WORK INSTRUCTIONS –
From the entries below, gather each line containing the word "middle".

──────

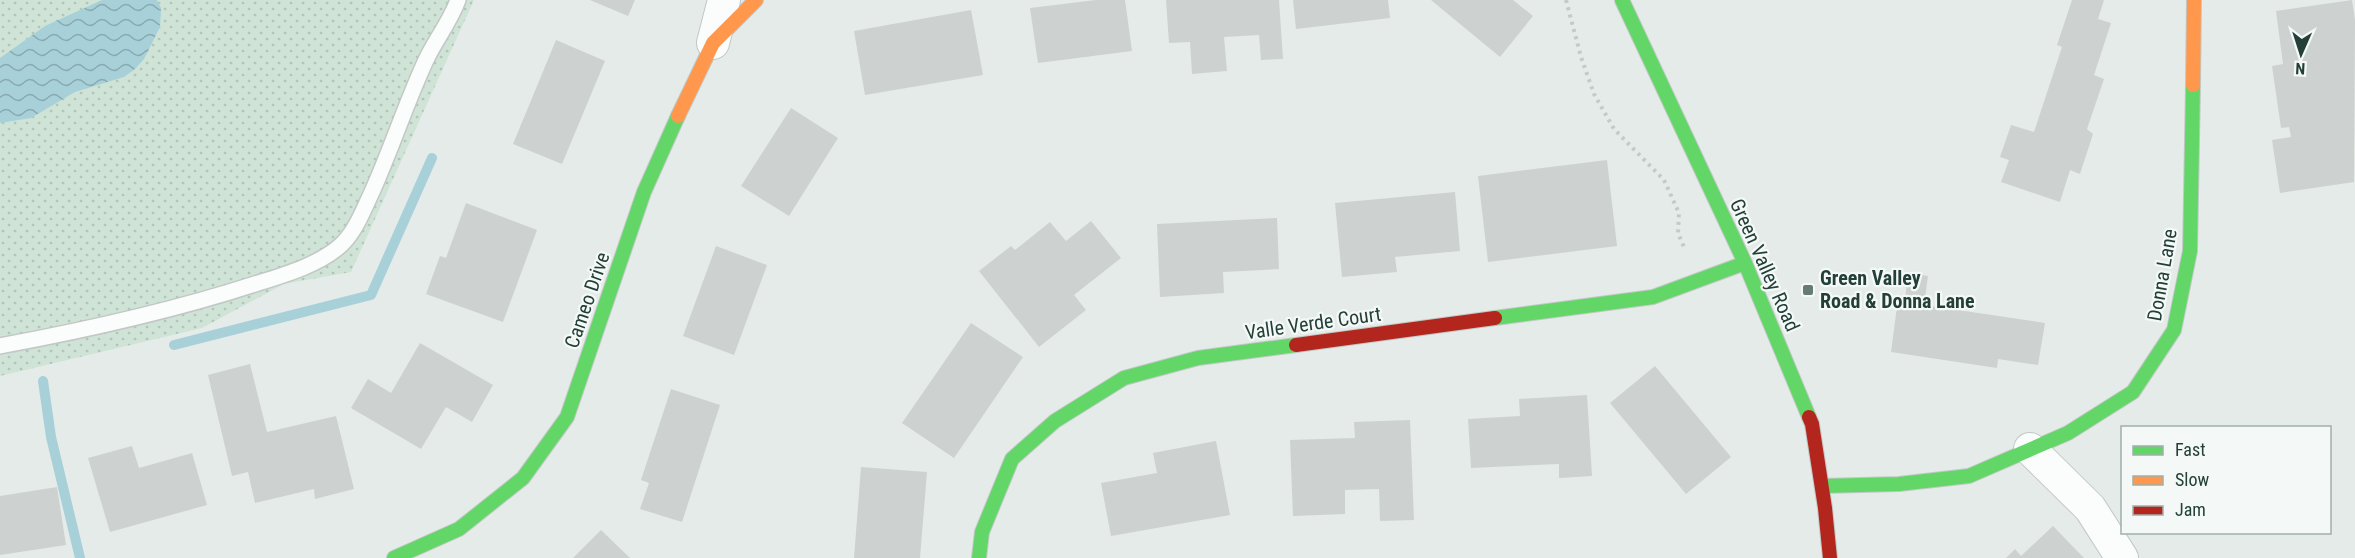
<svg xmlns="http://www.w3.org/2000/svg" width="2355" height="558" font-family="'Roboto Condensed',sans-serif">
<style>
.grass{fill:url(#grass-dots)}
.water{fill:url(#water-waves)}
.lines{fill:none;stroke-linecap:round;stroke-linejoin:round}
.stream{stroke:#a7d0d9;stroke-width:10}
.building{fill:#cdd2d0}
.lane-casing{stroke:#c2c8c5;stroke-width:18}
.street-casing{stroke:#c2c8c5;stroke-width:34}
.fast-casing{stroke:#c1c9c6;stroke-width:16}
.slow-casing{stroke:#c1c9c6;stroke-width:16}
.jam-casing{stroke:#c1c9c6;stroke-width:16}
.path{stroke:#c2cbc8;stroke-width:4;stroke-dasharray:3 4.5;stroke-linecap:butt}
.lane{stroke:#fbfcfc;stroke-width:15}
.street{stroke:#fbfcfc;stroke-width:32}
.fast{stroke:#63d668;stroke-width:14}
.slow{stroke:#ff974d;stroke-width:14}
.jam{stroke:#b3261e;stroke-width:14}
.poi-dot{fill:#677b76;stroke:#f4f9f7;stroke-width:2}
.labels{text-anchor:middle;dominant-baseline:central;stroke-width:4.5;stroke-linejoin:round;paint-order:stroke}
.street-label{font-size:20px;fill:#233f38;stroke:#f4f9f7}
.poi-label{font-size:20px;font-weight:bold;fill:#233f38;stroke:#f4f9f7;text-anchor:start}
</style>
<defs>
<pattern id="grass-dots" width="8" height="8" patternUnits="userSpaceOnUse" patternTransform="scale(1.5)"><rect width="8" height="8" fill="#cfe4d6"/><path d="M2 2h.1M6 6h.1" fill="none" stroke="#b1c5b8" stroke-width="1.8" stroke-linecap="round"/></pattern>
<pattern id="water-waves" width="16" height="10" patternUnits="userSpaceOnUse" patternTransform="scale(1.5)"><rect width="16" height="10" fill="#a7d0d9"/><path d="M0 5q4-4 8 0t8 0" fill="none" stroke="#88aab1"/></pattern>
</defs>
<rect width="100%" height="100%" fill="#e5ebe8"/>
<!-- grass -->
<path class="grass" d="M0 0H474L351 272 284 284 202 328 0 376Z"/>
<!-- water -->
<path class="water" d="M102 0H157L161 8 160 27 144 59 135 69 124 77 75 92 31 118 0 123V58L45 26Z"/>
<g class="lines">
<!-- stream -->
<path class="stream" d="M174 345 371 295 432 158
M43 381 51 437 80 558"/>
</g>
<!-- building -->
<path class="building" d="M590 0H635L628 16Z
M1096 0H1125L1132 51 1038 63 1030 8Z
M1166 0H1279L1283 59 1261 60 1259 35 1224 37 1227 71 1192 74 1190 42 1169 43Z
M1293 0H1388L1390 18 1296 29Z
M1431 0H1513L1533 16 1500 57Z
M2072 0H2104L2098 19 2111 23 2094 75 2104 79 2087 129 2093 134 2080 174 2070 170 2060 202 2001 182 2009 160 2000 157 2011 125 2034 132 2062 47 2057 45Z
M2352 0 2355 20 2354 182 2280 193 2272 140 2291 137 2289 127 2281 128 2272 66 2283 64 2276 11Z
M971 10 983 75 865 95 854 31Z
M556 40 605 61 562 164 513 144Z
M791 108 838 138 789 216 741 186Z
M1607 160 1617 246 1488 262 1478 176Z
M1455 192 1460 251 1395 257 1397 272 1342 277 1335 203Z
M466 203 537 230 503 322 426 294 440 256 446 258Z
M1277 218 1279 269 1223 272 1224 293 1160 297 1157 224Z
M1091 221 1121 258 1074 295 1086 310 1039 347 979 271 1011 246 1015 250 1050 222 1066 241Z
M716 246 767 265 734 355 683 336Z
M1908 273 1928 276 1924 305 2045 323 2038 365 1998 359 1997 368 1891 352 1898 299 1905 300Z
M971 323 1023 357 954 458 902 423Z
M420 343 493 385 472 422 446 407 421 449 351 408 368 379 391 393Z
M250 364 267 432 336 416 354 489 315 499 314 489 255 503 248 472 232 476 208 375Z
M1655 366 1731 457 1686 494 1610 403Z
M671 389 720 405 682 522 640 509 649 483 641 480Z
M1587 395 1592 476 1559 478V464L1471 468 1468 419 1520 416 1519 399Z
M1410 420 1414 520 1380 521 1379 489 1345 490V514L1293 516 1290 440 1355 438 1354 422Z
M1216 441 1230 515 1111 536 1101 483 1157 473 1153 453Z
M132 446 139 468 192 453 207 505 110 532 88 458Z
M861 467 927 472 920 558H854Z
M57 487 66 545 0 555V496Z
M2053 526 2084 558H2006L2015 549 2021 556Z
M601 530 630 558H573Z"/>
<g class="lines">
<!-- lane casing -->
<g class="lane-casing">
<path id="lane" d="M0 346C86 330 172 311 255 284 284 275 319 265 341 245 355 232 363 211 371 194 391 150 406 103 426 60 436 39 450 22 458 0"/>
</g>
<!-- street casing -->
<g class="street-casing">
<path id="street" d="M713 43 724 0
M2030 449 2090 508 2122 558"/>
</g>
<!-- fast casing -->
<g class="fast-casing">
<path id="fast" d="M1622 0 1745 263 1809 417
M1495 318 1653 297 1745 263
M1822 486 1899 484 1969 476 2068 433 2133 392 2174 330 2190 251 2193 85
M394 558 459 529 523 478 567 417 644 192 678 116
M979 558 982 532 1012 459 1055 421 1124 378 1198 358 1296 345"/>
</g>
<!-- slow casing -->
<g class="slow-casing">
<path id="slow" d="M2193 85 2194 0
M678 116 713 43 756 0"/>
</g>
<!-- jam casing -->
<g class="jam-casing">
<path id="jam" d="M1296 345 1495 318
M1809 417 1812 424 1825 508 1830 558"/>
</g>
<!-- path -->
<path class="path" d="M1566 0 1581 57 1594 94 1614 129 1664 180 1679 213 1678 233 1684 247"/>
<!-- lane -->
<use href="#lane" class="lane"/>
<!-- street -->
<use href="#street" class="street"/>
<!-- fast -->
<use href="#fast" class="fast"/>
<!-- slow -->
<use href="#slow" class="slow"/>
<!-- jam -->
<use href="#jam" class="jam"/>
</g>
<!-- markers -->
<rect class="poi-dot" x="1802" y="284" width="12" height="12" rx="3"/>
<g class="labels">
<!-- street labels -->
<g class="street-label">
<text transform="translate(1765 265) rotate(66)">Green Valley Road</text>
<text transform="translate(2162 275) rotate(-80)">Donna Lane</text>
<text transform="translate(587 300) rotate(-71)">Cameo Drive</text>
<text transform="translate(1313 323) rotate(-8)">Valle Verde Court</text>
</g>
<!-- poi labels -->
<g class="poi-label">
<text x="1820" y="278">Green Valley<tspan x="1820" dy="23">Road &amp; Donna Lane</tspan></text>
</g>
</g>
<!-- legend -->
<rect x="2121" y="426" width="210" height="108" fill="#f4f9f7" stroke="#a0afab" stroke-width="1.5"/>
<rect x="2133" y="446" width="30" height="9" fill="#63d668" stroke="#a0afab" stroke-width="1.5"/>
<text x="2175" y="456" font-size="18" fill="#233f38">Fast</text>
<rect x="2133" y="476" width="30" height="9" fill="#ff974d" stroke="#a0afab" stroke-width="1.5"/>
<text x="2175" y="486" font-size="18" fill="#233f38">Slow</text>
<rect x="2133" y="506" width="30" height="9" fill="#b3261e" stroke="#a0afab" stroke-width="1.5"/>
<text x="2175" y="516" font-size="18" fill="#233f38">Jam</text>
<!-- north arrow -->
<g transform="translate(2301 54) rotate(183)" stroke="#f4f9f7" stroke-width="4.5" paint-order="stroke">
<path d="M0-4.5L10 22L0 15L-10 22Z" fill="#233f38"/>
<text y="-9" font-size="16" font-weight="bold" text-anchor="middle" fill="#233f38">N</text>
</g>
</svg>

──────

SOLUTION –
.labels{text-anchor:middle;dominant-baseline:central;stroke-width:4.5;stroke-linejoin:round;paint-order:stroke}
<text y="-9" font-size="16" font-weight="bold" text-anchor="middle" fill="#233f38">N</text>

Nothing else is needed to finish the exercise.